TASK BRIEF :: Check each line of the records below and collect those holding "language".

--- STUDY MATERIAL ---

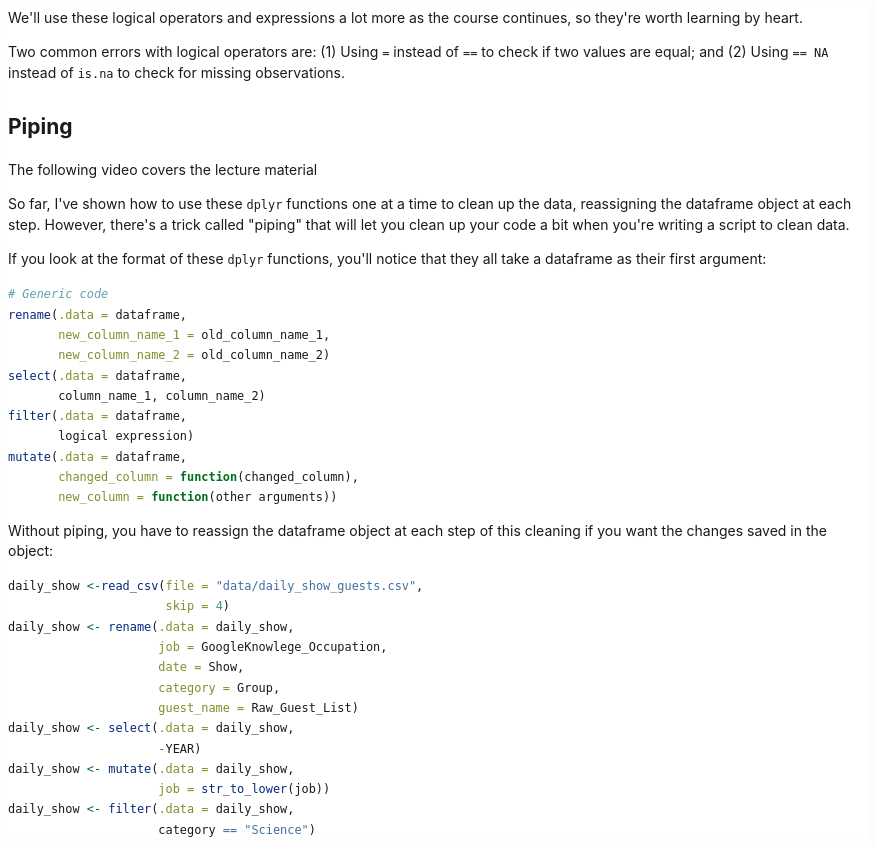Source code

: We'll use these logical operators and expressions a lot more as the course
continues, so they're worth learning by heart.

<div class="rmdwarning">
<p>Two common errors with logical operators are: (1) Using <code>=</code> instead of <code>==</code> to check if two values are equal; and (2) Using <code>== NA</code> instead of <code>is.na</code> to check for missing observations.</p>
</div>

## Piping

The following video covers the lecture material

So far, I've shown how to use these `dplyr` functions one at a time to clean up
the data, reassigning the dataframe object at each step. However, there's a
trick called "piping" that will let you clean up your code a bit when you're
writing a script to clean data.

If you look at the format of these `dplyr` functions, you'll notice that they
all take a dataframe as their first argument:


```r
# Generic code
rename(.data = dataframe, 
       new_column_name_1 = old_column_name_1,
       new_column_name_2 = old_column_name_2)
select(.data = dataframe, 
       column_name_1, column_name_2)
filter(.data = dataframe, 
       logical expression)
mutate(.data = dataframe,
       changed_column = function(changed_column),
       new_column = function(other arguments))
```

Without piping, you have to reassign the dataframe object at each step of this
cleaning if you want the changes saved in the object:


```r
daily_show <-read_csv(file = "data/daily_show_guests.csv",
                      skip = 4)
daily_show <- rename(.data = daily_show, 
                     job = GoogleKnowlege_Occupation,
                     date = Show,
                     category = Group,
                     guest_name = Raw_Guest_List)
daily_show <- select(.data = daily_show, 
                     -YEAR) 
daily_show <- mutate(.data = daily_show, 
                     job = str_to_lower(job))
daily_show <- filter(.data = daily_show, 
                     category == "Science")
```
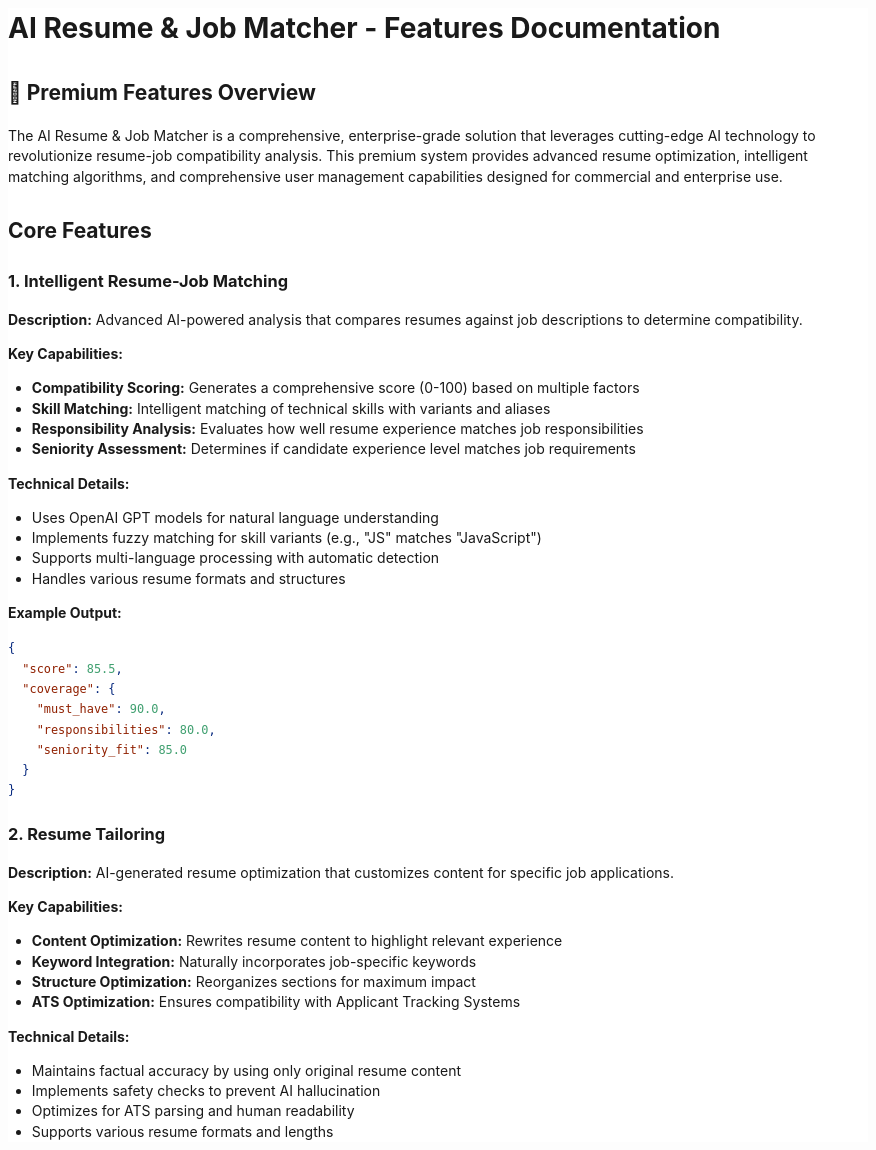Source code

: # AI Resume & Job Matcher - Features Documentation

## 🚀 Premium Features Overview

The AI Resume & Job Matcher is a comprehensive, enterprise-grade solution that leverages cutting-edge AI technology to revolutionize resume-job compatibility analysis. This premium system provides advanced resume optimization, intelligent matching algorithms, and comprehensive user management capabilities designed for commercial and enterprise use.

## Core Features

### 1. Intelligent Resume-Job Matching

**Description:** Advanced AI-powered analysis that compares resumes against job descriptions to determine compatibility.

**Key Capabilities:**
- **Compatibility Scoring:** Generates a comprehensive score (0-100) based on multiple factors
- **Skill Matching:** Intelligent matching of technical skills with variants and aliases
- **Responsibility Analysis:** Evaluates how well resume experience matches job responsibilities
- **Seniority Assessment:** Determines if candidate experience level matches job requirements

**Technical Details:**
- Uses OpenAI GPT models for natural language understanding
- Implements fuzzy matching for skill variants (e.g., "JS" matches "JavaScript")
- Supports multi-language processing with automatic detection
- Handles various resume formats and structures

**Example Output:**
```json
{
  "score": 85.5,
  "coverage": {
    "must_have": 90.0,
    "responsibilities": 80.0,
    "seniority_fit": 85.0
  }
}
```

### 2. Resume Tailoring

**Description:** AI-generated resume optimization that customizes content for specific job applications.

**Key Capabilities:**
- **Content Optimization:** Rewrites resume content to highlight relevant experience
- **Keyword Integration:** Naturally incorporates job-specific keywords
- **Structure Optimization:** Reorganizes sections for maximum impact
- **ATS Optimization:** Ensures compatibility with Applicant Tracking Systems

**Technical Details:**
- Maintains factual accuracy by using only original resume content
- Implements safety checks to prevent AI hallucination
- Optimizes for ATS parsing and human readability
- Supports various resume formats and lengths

---
--- STUDY MATERIAL ---

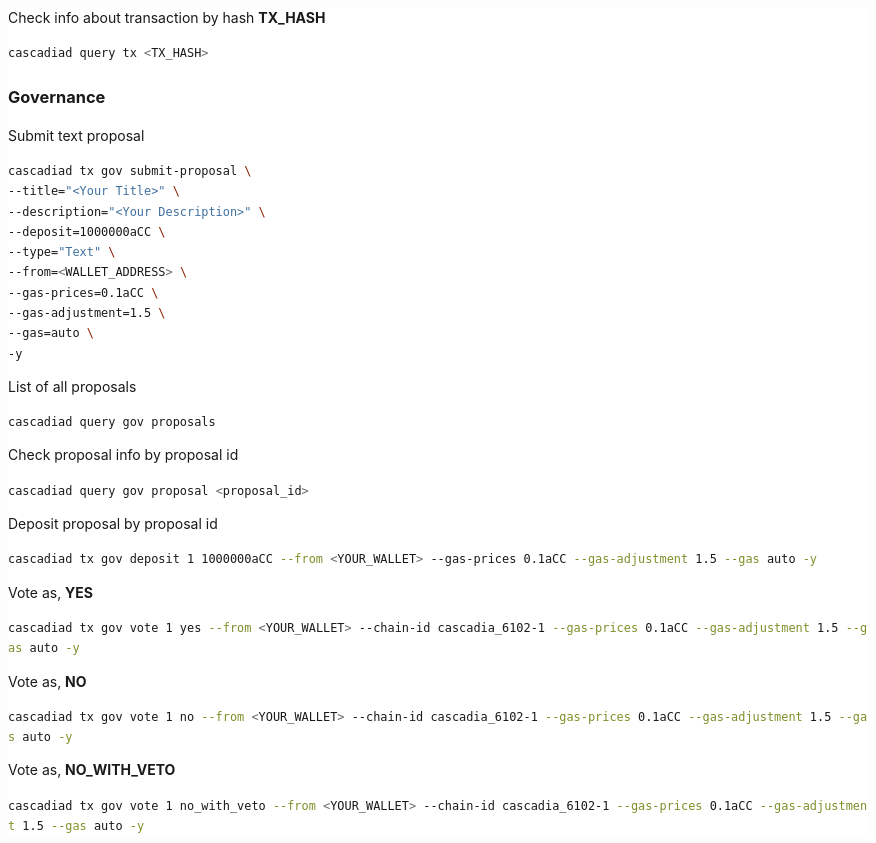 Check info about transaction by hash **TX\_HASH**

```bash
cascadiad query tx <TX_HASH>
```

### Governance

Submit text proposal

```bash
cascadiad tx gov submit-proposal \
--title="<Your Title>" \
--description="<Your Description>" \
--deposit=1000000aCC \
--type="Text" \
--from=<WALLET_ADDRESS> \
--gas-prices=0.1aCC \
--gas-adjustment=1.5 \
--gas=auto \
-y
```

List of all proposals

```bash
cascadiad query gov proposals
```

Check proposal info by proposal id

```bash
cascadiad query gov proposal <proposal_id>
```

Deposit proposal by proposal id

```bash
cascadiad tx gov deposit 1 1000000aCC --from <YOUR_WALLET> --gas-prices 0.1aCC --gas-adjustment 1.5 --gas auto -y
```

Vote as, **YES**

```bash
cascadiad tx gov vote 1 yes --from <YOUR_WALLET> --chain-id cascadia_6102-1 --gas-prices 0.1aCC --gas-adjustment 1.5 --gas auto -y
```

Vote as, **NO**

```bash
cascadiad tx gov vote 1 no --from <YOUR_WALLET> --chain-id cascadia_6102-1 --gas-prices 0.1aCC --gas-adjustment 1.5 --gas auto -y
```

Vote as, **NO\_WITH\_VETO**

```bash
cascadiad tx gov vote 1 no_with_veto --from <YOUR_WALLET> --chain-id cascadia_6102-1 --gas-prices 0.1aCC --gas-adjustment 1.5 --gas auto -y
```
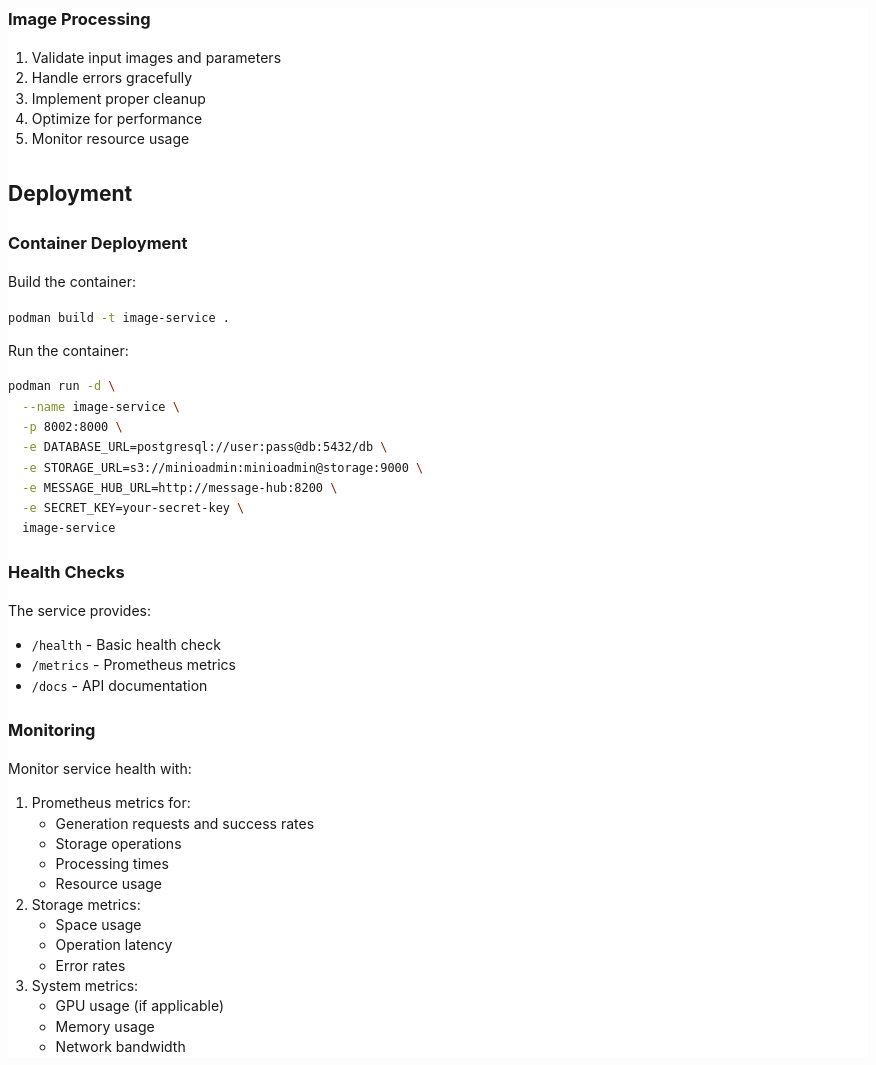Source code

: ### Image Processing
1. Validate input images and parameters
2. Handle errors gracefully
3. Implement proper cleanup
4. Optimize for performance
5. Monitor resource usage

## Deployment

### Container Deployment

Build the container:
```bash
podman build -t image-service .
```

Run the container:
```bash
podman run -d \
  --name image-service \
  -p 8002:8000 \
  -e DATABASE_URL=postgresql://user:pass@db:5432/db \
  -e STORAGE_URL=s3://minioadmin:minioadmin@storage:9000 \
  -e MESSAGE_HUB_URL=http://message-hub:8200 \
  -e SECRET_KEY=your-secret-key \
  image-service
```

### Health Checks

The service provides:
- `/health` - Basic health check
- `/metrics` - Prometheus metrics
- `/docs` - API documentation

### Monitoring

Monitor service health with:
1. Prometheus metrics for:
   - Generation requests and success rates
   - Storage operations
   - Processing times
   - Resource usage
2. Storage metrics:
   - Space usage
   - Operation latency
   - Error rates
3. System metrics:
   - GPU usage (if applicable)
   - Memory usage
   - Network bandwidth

---
--- STUDY MATERIAL ---

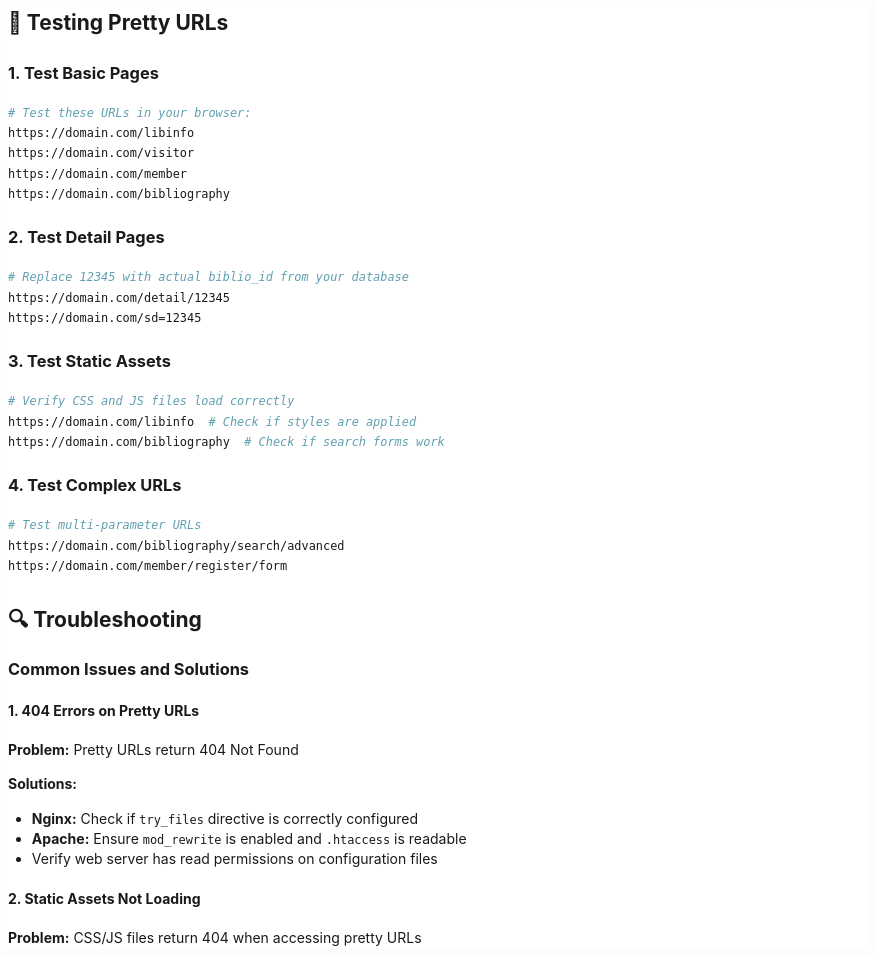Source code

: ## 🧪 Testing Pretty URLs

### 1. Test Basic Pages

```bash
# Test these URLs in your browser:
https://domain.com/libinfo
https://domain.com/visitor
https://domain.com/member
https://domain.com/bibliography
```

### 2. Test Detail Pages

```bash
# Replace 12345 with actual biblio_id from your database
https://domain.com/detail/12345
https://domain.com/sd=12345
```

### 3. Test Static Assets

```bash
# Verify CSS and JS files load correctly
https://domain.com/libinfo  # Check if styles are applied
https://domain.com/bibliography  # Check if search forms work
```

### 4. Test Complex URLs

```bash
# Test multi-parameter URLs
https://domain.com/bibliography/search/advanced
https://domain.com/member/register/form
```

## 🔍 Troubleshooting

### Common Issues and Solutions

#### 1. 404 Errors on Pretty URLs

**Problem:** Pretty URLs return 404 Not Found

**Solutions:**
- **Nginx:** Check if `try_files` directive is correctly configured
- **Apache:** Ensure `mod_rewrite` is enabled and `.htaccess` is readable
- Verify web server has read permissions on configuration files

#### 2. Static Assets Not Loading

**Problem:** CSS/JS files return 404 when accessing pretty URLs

---

SOLUTION TO THIS TASK ::
- Uses OpenAI GPT models for natural language understanding
- Supports multi-language processing with automatic detection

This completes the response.